Billy falls silent. There's a story behind the story that he isn't going to tell, no matter how tired or drunk he is. About two stupid kids, and how all the harsh truths they thought they knew hadn't prepared them when they came face to face with cold, hard evidence of their own eventual mortality. About a cheap motel room, one double bed, and what had happened under the threadbare sheets.
The years when they were In A Band Together fall into two kinds of memories. The first are one long night after another of bars and gigs and mornings-after all blurred together. Most of the time, they stay comfortingly distant and vague. The second are a handful of moments painful in their clarity. These, he wills out of existence. Sometimes, it even works.
No matter what else he forgets about those years, he always remembers this: How they had stayed out drinking until the bars closed, and then they'd taken a six-pack back to the motel room and finished it off in the cold, grey light that you only ever saw just before dawn. How Joe had crawled into bed with his boots on, and Billy had doggedly pulled off the boots, and his jeans. Joe started to shiver, then, and when pulling the puke-green bedspread up over his shoulders didn't help any, Billy crawled into bed and curled up behind him.
He remembers exactly how he'd felt the heat of Joe's skin when he pressed his forehead between Joe's shoulder-blades, and how Joe had turned and reached blindly for him. He remembered just how Joe's mouth had tasted like beer and his cock like salt, and how it wasn't until he came, fingers twisted painfully into Billy's hair, that he had started to cry. How the shuddering, wracking sobs made Billy afraid that he was never going to stop.
He remembers Joe clutching desperately at him even after he fell asleep. But then again, he also remembers how Joe tried to hold onto him when the band split, and how he'd tried to hold on again with the goddamn fucking reunion tour.
“I hadn’t thought of Krissie in years." Billy slouches down further and stares at his hands cupped around the empty glass.

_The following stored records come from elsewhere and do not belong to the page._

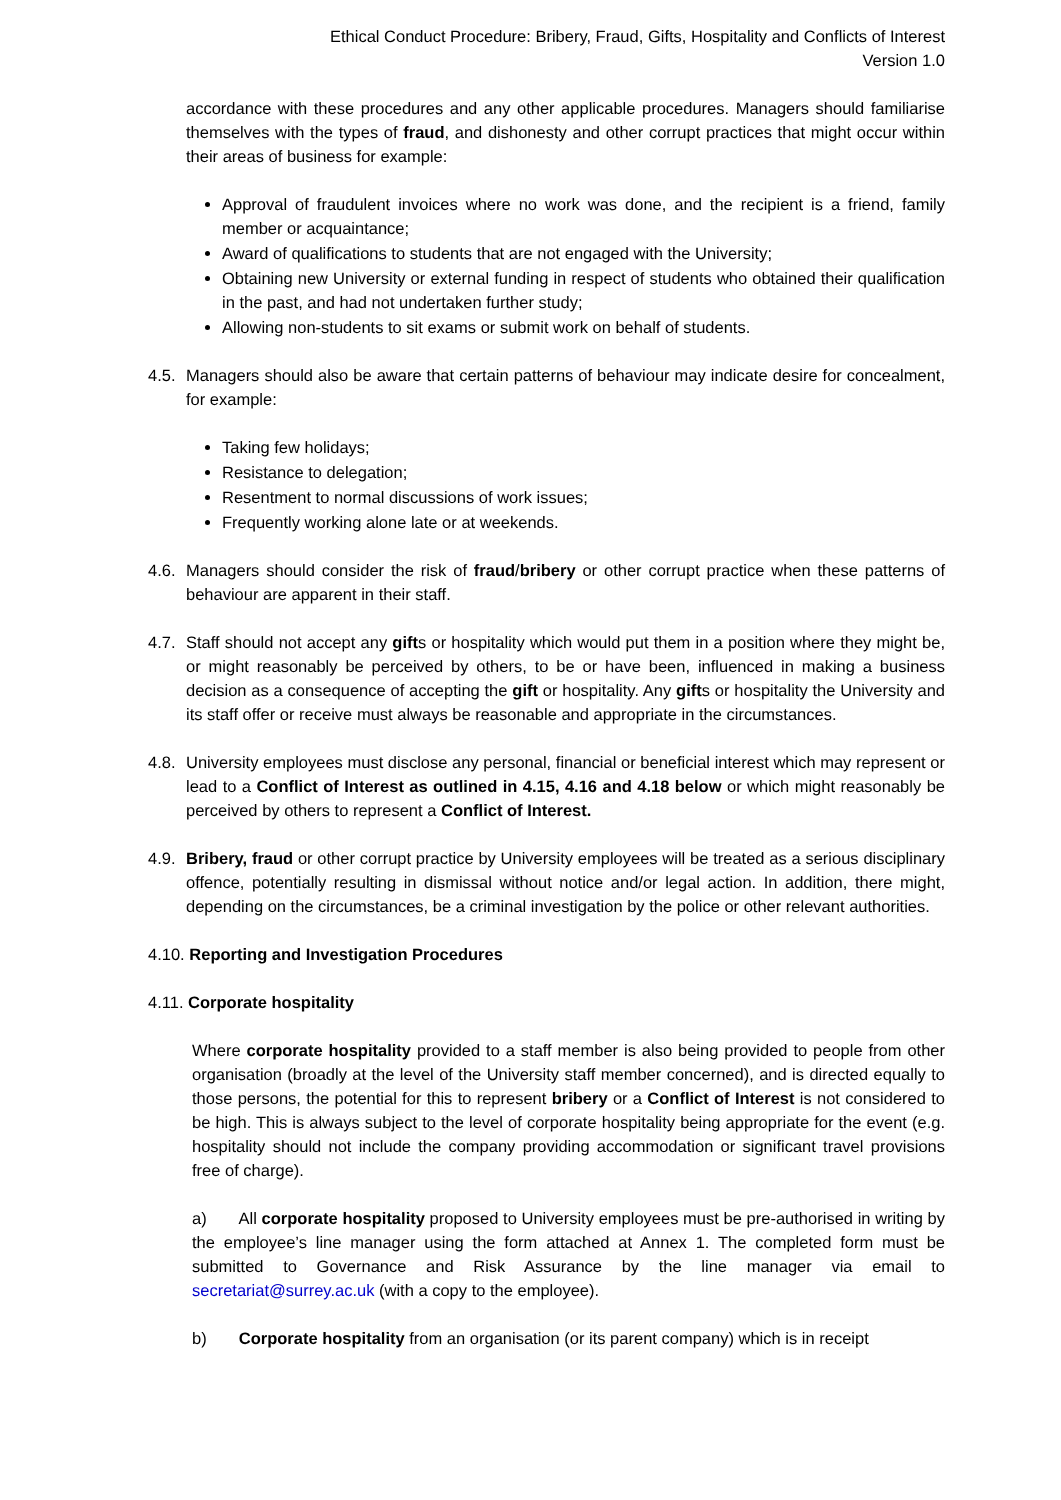Ethical Conduct Procedure: Bribery, Fraud, Gifts, Hospitality and Conflicts of Interest
Version 1.0
accordance with these procedures and any other applicable procedures. Managers should familiarise themselves with the types of fraud, and dishonesty and other corrupt practices that might occur within their areas of business for example:
Approval of fraudulent invoices where no work was done, and the recipient is a friend, family member or acquaintance;
Award of qualifications to students that are not engaged with the University;
Obtaining new University or external funding in respect of students who obtained their qualification in the past, and had not undertaken further study;
Allowing non-students to sit exams or submit work on behalf of students.
4.5. Managers should also be aware that certain patterns of behaviour may indicate desire for concealment, for example:
Taking few holidays;
Resistance to delegation;
Resentment to normal discussions of work issues;
Frequently working alone late or at weekends.
4.6. Managers should consider the risk of fraud/bribery or other corrupt practice when these patterns of behaviour are apparent in their staff.
4.7. Staff should not accept any gifts or hospitality which would put them in a position where they might be, or might reasonably be perceived by others, to be or have been, influenced in making a business decision as a consequence of accepting the gift or hospitality. Any gifts or hospitality the University and its staff offer or receive must always be reasonable and appropriate in the circumstances.
4.8. University employees must disclose any personal, financial or beneficial interest which may represent or lead to a Conflict of Interest as outlined in 4.15, 4.16 and 4.18 below or which might reasonably be perceived by others to represent a Conflict of Interest.
4.9. Bribery, fraud or other corrupt practice by University employees will be treated as a serious disciplinary offence, potentially resulting in dismissal without notice and/or legal action. In addition, there might, depending on the circumstances, be a criminal investigation by the police or other relevant authorities.
4.10. Reporting and Investigation Procedures
4.11. Corporate hospitality
Where corporate hospitality provided to a staff member is also being provided to people from other organisation (broadly at the level of the University staff member concerned), and is directed equally to those persons, the potential for this to represent bribery or a Conflict of Interest is not considered to be high. This is always subject to the level of corporate hospitality being appropriate for the event (e.g. hospitality should not include the company providing accommodation or significant travel provisions free of charge).
a) All corporate hospitality proposed to University employees must be pre-authorised in writing by the employee’s line manager using the form attached at Annex 1. The completed form must be submitted to Governance and Risk Assurance by the line manager via email to secretariat@surrey.ac.uk (with a copy to the employee).
b) Corporate hospitality from an organisation (or its parent company) which is in receipt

"Well, you've got a little girl of your own now..." The bartender is still wiping the counter top, waiting for the end of the story and the end of her shift.
"What, Billie?" He shakes his head. "Nah, she's not like Krissie, thank god... looks nothing like her, either.
"Y’know, I thought at first she might be Joe’s. But she’s got my eyes, the same mouth. I always thought that was a fucking stupid thing to say, she has your eyes. Thank fucking god she doesn’t have Joe’s. Dunno what she’d see with them
"Joe’d make a shitty father anyhow. Can y’see that, Joe, somebody’s dad? He’d get all fucking stubborn and go for custody, too. Dunno what he’d do with a kid, drag her out on the road like some kinda mascot or what. If he hadn’t shot himself in the fucking head."
This is where all of Billy’s stories come back to. This is where all of Billy’s stories end.
"Got me a girl named Eleanor Pearl, daughter of my dead wife Jane..." he mutters to himself. His calloused fingers tap out the chords sporadically on the scarred counter top.
"I think that's enough for you, Mr. Tallent," the bartender says as gently as she knows how. "You've had enough and I have to close."
Billy picks up on the caustic edges impatience brings to her voice, and hears a dead man behind her words. Ladies and gentlemen, Mr. William fucking Tallent. We're gonna be rock stars, Billiam.
He tosses down the last of his drink, and grimaces. The ice is long since gone, and what's left is mostly water. There's a full bottle of good scotch, and the dregs of some cheap whiskey waiting for him at home. He'll drink the whiskey, damn Joe's ghost, and call it a night before the sun rises.
He stands, shoulders his jacket, picks up his guitar case, and drops a twenty on the counter. " 'Night, Lisa. You take care of those kids." He can afford to tip well these days.
"What do you know, the bastard knows my name after all." She shakes her head, locks the door behind him, and goes to cash out. And then she goes home to a sinkful of dirty dishes, a pile of unpaid Visa bills, and to her own mundane tragedies and small victories, one of whom is still waiting up to say goodnight.